En búsqueda de los estándares extraviados en el Magisterio

Fecha Publicación: 17/5/2016

Como una nueva demostración de la característica incapacidad relativa nacional para poner atención a más de un asunto por vez, el ruido generado por los justos reclamos chilotes, o los últimos estruendos relativos a la Reforma Laboral, han opacado el hecho que, paralelamente, se trabaja arduamente en otros problemas de parecida trascendencia, si la calidad de la educación de los niños de Chile es digna de esa jerarquización.

En ese ámbito de preocupaciones se instala la puesta en régimen de la Ley 20.903, que crea el Sistema Profesional Docente y modifica Otras Normas, publicada el 1° de abril recién pasado. En esta Ley, se encomienda a la Comisión Nacional de Acreditación (CNA), la misión de otorgar la acreditación a las carreras que conducen a los títulos profesionales de Profesor de Educación Parvularia, Básica, Media, Técnico Profesional y Diferencial, es decir, a cuatro instancias formativas con sus particulares características y objetivos, pero que tienen como requisito común para ingresar a este proceso, que las carreras en cuestión sean impartidas por instituciones acreditadas.
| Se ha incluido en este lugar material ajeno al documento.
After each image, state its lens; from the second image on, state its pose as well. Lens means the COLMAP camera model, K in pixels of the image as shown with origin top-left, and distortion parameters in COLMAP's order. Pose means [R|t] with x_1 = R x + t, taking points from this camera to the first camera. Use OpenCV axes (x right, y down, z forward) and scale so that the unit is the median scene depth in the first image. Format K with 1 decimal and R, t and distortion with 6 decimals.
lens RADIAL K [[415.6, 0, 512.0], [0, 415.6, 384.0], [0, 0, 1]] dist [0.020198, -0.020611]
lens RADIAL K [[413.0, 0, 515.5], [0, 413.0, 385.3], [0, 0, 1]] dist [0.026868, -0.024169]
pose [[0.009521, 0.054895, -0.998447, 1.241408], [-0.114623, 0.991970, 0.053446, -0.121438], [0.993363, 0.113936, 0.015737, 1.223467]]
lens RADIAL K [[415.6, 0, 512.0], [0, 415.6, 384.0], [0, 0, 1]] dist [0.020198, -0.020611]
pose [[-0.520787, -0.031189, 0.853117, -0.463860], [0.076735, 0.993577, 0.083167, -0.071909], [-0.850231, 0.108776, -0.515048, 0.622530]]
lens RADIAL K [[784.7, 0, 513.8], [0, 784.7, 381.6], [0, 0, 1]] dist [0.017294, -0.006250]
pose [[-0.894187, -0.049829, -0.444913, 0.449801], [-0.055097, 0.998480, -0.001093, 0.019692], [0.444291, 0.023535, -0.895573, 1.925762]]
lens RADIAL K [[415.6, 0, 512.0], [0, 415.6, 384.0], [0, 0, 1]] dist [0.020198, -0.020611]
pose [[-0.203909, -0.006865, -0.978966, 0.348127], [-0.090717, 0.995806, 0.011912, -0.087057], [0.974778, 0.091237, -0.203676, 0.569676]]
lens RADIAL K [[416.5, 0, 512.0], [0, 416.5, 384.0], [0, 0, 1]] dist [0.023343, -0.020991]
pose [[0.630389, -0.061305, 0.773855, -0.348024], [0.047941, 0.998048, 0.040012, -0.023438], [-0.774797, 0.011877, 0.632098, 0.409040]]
No puede haber duda que garantizar la calidad de la formación de los profesores, en cualquiera de estos niveles, es absolutamente indispensable si se aspira a mejorar la calidad de la educación, sin desconocer los múltiple otros factores que operan en los resultados, el profesor sigue siendo un actor de clara relevancia y la atención que se preste a las circunstancias que permitan su mejor desempeño, de primera prioridad.
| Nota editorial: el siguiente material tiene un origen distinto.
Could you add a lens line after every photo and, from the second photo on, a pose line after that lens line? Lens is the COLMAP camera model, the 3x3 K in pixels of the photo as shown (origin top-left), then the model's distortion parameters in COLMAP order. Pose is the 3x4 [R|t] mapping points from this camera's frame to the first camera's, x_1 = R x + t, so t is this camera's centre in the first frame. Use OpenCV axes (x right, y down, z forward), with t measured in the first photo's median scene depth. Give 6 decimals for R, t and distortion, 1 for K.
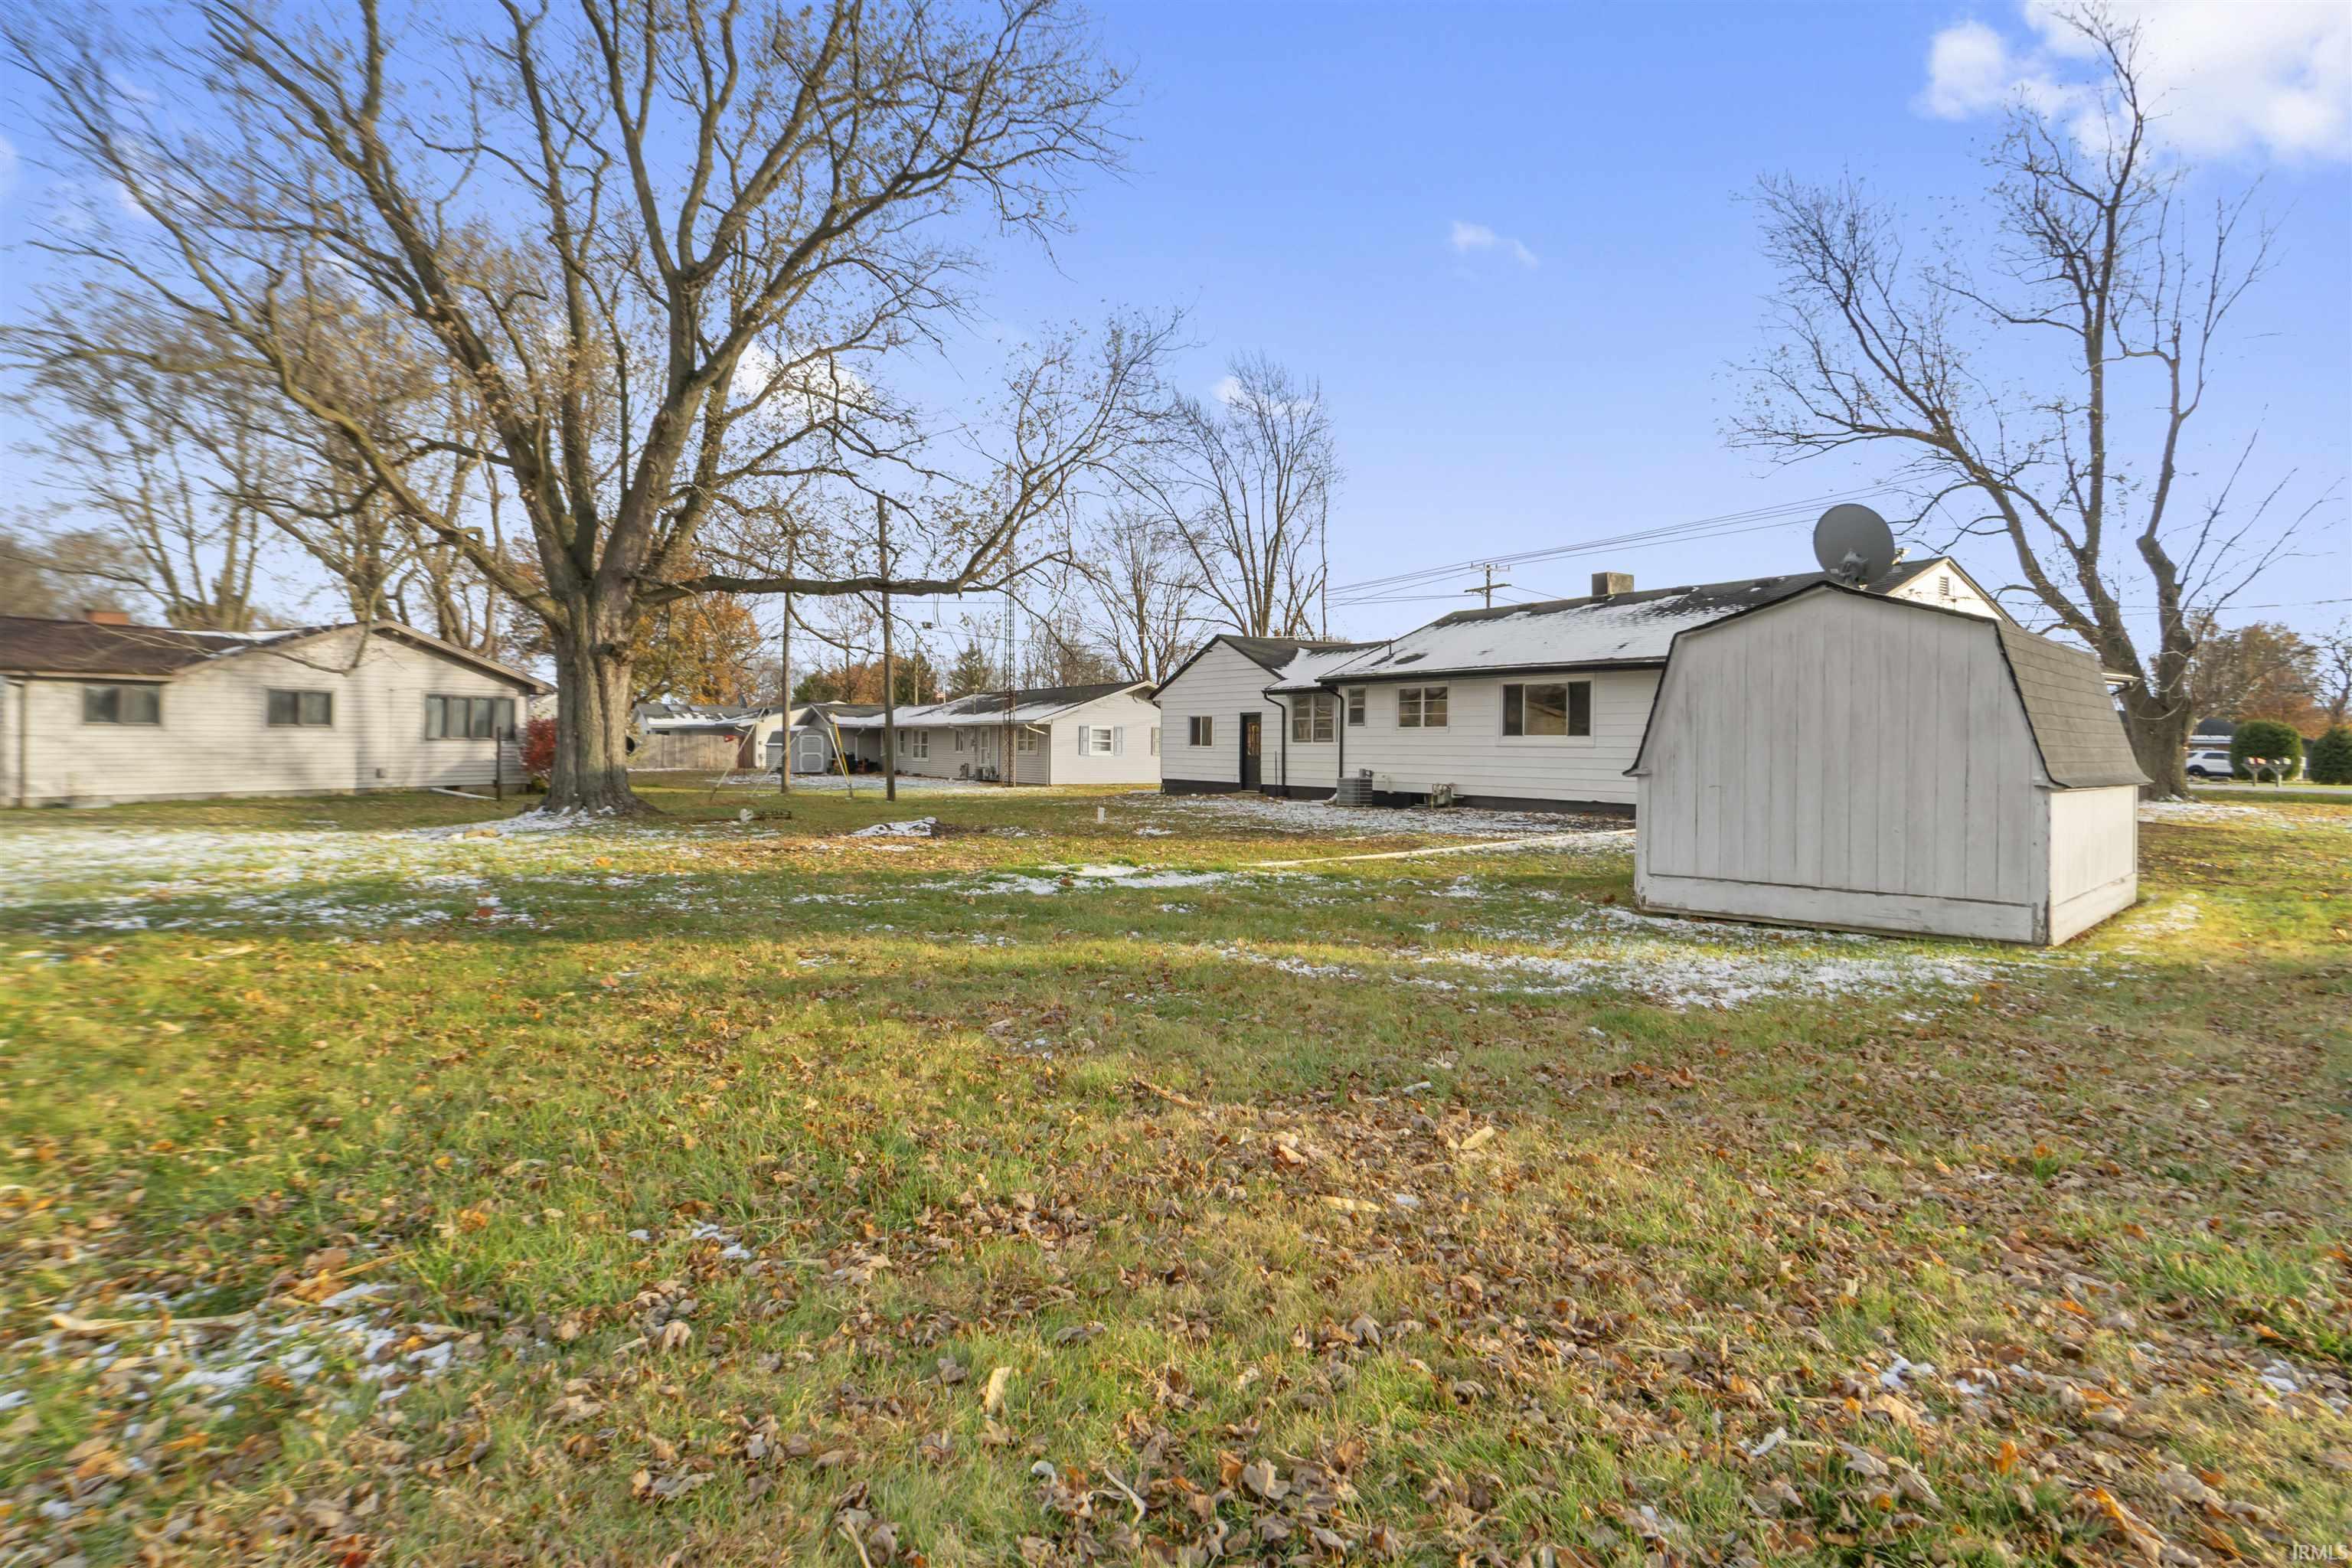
lens RADIAL K [[1272.3, 0, 1177.4], [0, 1272.3, 782.3], [0, 0, 1]] dist [0.000454, 0.000058]
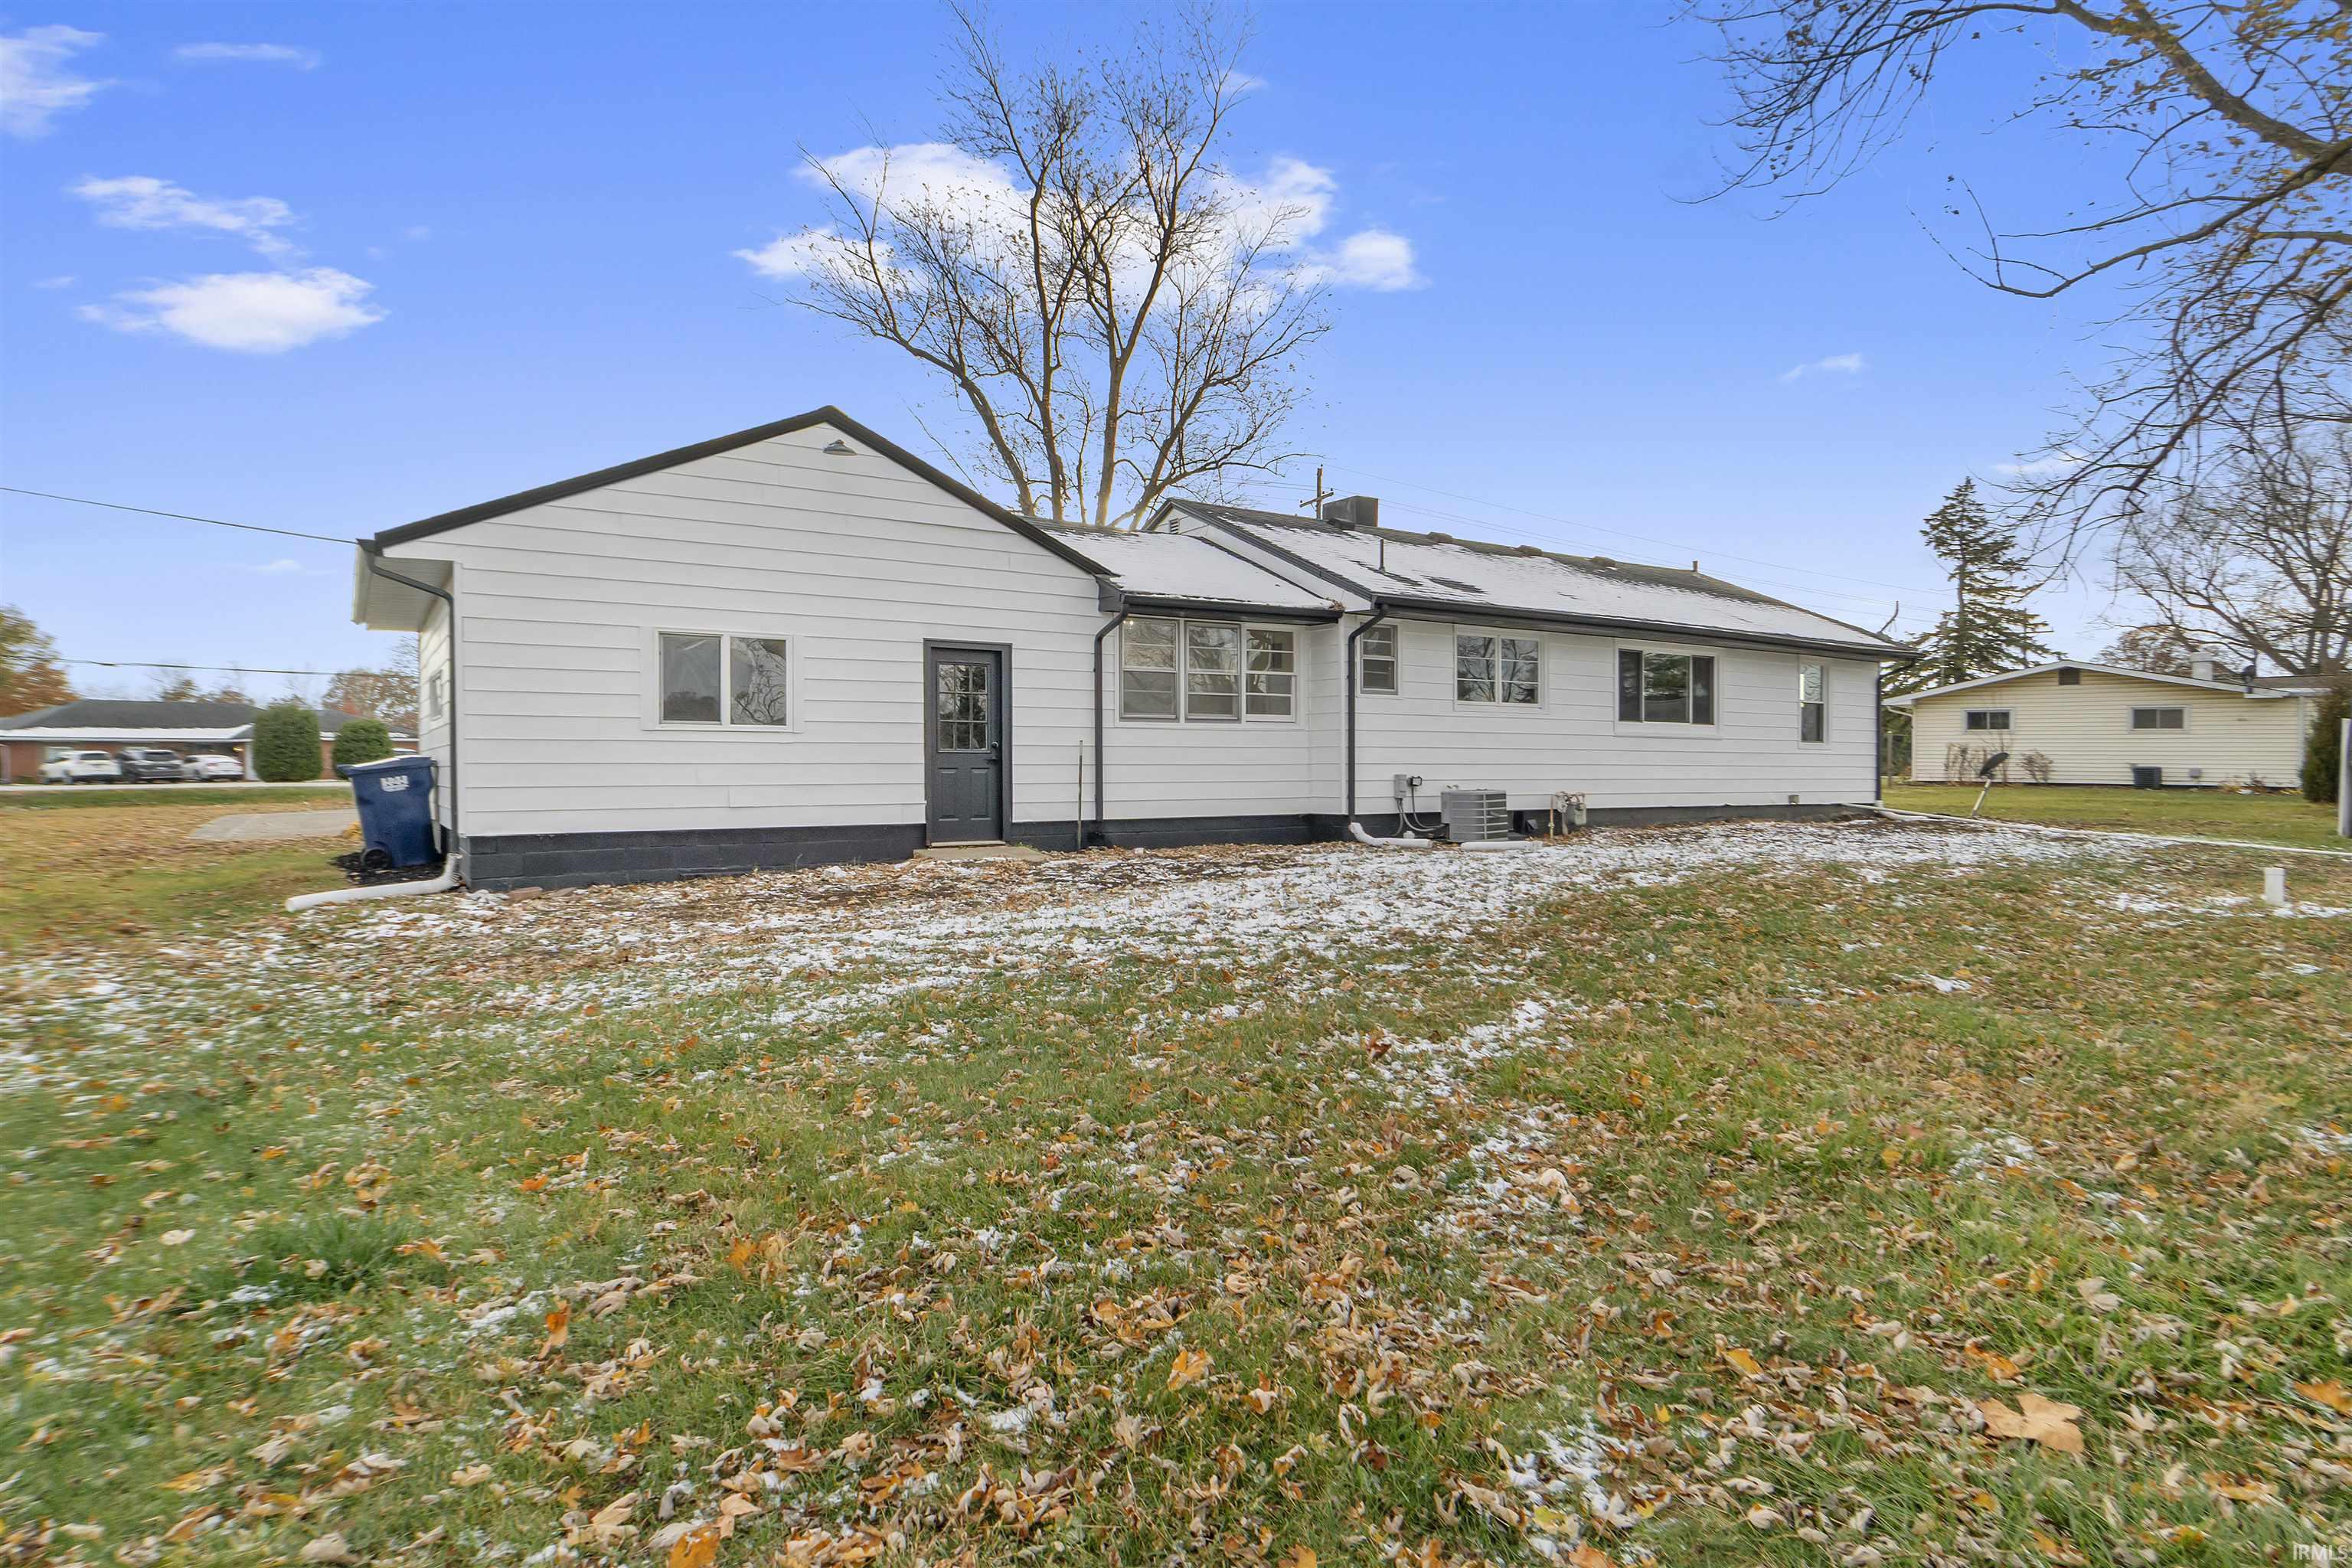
lens RADIAL K [[1272.3, 0, 1175.9], [0, 1272.3, 781.8], [0, 0, 1]] dist [0.000454, 0.000058]
pose [[0.009194, -0.001641, 0.999956, -0.392306], [0.035191, 0.999380, 0.001317, -0.011030], [-0.999338, 0.035177, 0.009246, 1.083561]]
Por lo tanto, a la CNA le corresponde, según la ley mencionada, preocuparse de verificar que se cumplan diversas exigencias y orientaciones en los centros formativos, entre éstas; adecuados procesos, convenios con establecimientos educacionales para desarrollo de prácticas, cuerpo docente, infraestructura y equipamiento. Se incluye además exigencias en cuanto a requisitos de admisión, la implementación de pruebas diagnósticas, así como la generación de planes de mejoramiento a partir de los resultados de tales pruebas.
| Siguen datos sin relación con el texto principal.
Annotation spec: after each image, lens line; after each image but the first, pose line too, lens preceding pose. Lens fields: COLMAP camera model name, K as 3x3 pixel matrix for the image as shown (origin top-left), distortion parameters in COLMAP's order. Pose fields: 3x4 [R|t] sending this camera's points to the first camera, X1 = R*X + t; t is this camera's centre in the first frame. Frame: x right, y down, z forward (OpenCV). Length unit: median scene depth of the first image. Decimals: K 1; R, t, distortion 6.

Para el 2016, definido como de transición, se espera abordar la certificación de cerca de más de setenta carreras cuyo período de acreditación termina este año. Se ha proyectado que será necesario acreditar un promedio anual de cien carreras, y una cantidad adicional de cerca de 200 carreras entre 2017 y 2018, que corresponden a aquellas que al día de hoy no se encuentran acreditadas y que disponen de un plazo de tres años para someterse a ese proceso, números que en sí mismos delatan la insuficiente regulación al momento de permitir la creación de carreras de Pedagogía, con poca atención a la calidad y la eventual demanda.

Según el Presidente de la CNA, Alfonso Muga, la facultad legal para realizar esta tarea ha sido valorada por la Comisión como un honor, ya que se le confía la delicada tarea de fomentar y de verificar que la formación inicial docente progrese en calidad y un desafío, porque obliga a desarrollar una definición de criterios de evaluación con consideración de las orientaciones y exigencias recién mencionadas.

Garantizar la calidad en la formación de profesores y recuperar para ellos la dignidad que el Magisterio ha venido perdiendo al subvalorar su aporte al desarrollo del país, es una tarea prioritaria e indispensable. Ya se ha esperado demasiado.